Which lines in the items below contain the word "järjestetä"? Show each of those lines in full.

(Data records Opens)

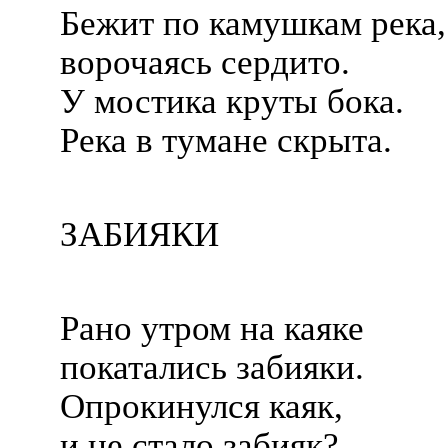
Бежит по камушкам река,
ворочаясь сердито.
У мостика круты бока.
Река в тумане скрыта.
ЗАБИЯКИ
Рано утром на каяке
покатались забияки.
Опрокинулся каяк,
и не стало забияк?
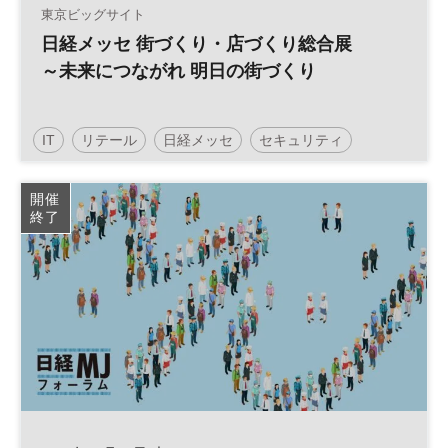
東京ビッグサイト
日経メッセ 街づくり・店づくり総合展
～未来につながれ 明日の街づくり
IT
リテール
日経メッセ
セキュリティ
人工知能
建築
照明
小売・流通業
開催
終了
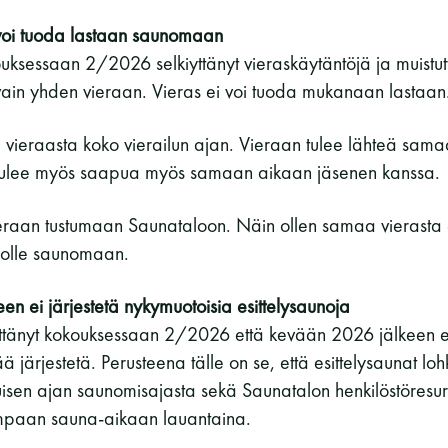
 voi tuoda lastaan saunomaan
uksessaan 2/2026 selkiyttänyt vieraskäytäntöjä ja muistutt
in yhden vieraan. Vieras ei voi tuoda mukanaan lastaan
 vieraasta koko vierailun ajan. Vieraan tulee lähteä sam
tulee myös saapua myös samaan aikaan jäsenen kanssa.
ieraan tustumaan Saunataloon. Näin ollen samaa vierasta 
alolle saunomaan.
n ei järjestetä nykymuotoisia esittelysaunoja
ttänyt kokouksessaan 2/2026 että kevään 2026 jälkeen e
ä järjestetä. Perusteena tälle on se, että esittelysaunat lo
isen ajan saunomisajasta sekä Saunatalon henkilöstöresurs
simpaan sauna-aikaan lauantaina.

(Data records Closes)
(Data records Opens)

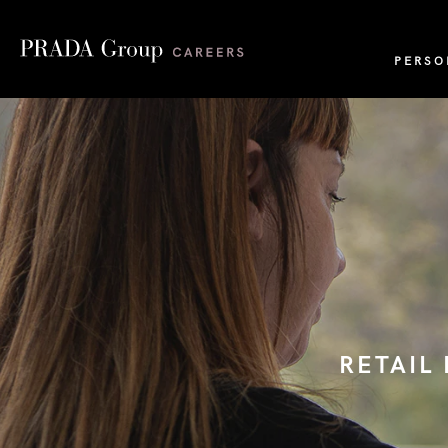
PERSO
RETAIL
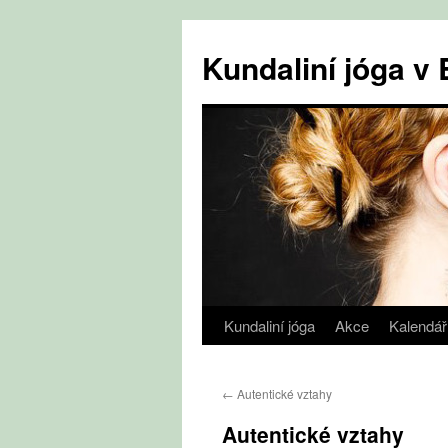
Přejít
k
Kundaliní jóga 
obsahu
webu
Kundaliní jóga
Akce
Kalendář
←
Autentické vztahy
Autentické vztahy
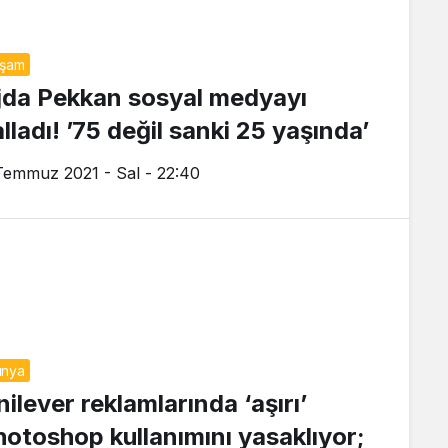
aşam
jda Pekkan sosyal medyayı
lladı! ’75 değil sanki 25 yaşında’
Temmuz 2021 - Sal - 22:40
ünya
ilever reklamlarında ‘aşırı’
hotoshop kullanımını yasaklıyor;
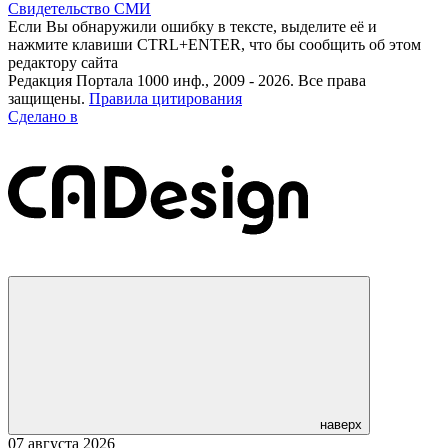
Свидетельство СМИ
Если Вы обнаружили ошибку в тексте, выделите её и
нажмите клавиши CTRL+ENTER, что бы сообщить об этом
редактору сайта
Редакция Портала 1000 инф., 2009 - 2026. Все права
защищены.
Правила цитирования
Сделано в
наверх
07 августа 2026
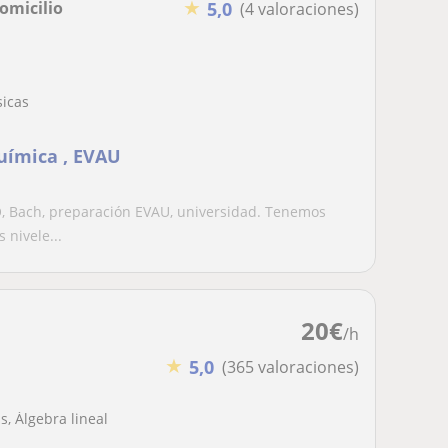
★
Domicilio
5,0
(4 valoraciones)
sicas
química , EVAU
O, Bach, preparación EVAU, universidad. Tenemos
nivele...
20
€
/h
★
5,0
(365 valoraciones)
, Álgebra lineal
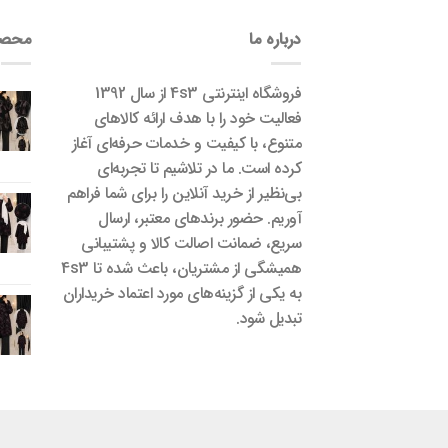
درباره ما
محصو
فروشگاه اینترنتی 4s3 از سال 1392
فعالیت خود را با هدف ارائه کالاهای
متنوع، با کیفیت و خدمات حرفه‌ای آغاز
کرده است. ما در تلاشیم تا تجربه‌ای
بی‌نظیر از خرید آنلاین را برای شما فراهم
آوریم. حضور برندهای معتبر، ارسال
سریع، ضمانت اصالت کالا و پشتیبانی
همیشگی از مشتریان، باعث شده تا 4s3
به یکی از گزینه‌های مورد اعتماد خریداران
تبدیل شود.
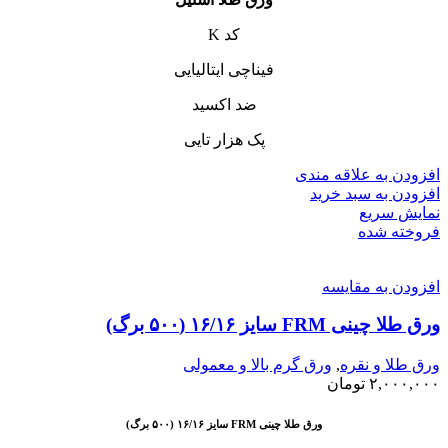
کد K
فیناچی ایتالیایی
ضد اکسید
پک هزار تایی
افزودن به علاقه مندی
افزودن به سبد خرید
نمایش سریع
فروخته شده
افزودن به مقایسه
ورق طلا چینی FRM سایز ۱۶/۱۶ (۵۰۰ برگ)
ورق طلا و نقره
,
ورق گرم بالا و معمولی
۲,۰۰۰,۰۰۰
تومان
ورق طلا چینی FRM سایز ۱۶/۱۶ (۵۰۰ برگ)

(Data records Closes)

**Output for this exercise**
n ei järjestetä nykymuotoisia esittelysaunoja
ä järjestetä. Perusteena tälle on se, että esittelysaunat lo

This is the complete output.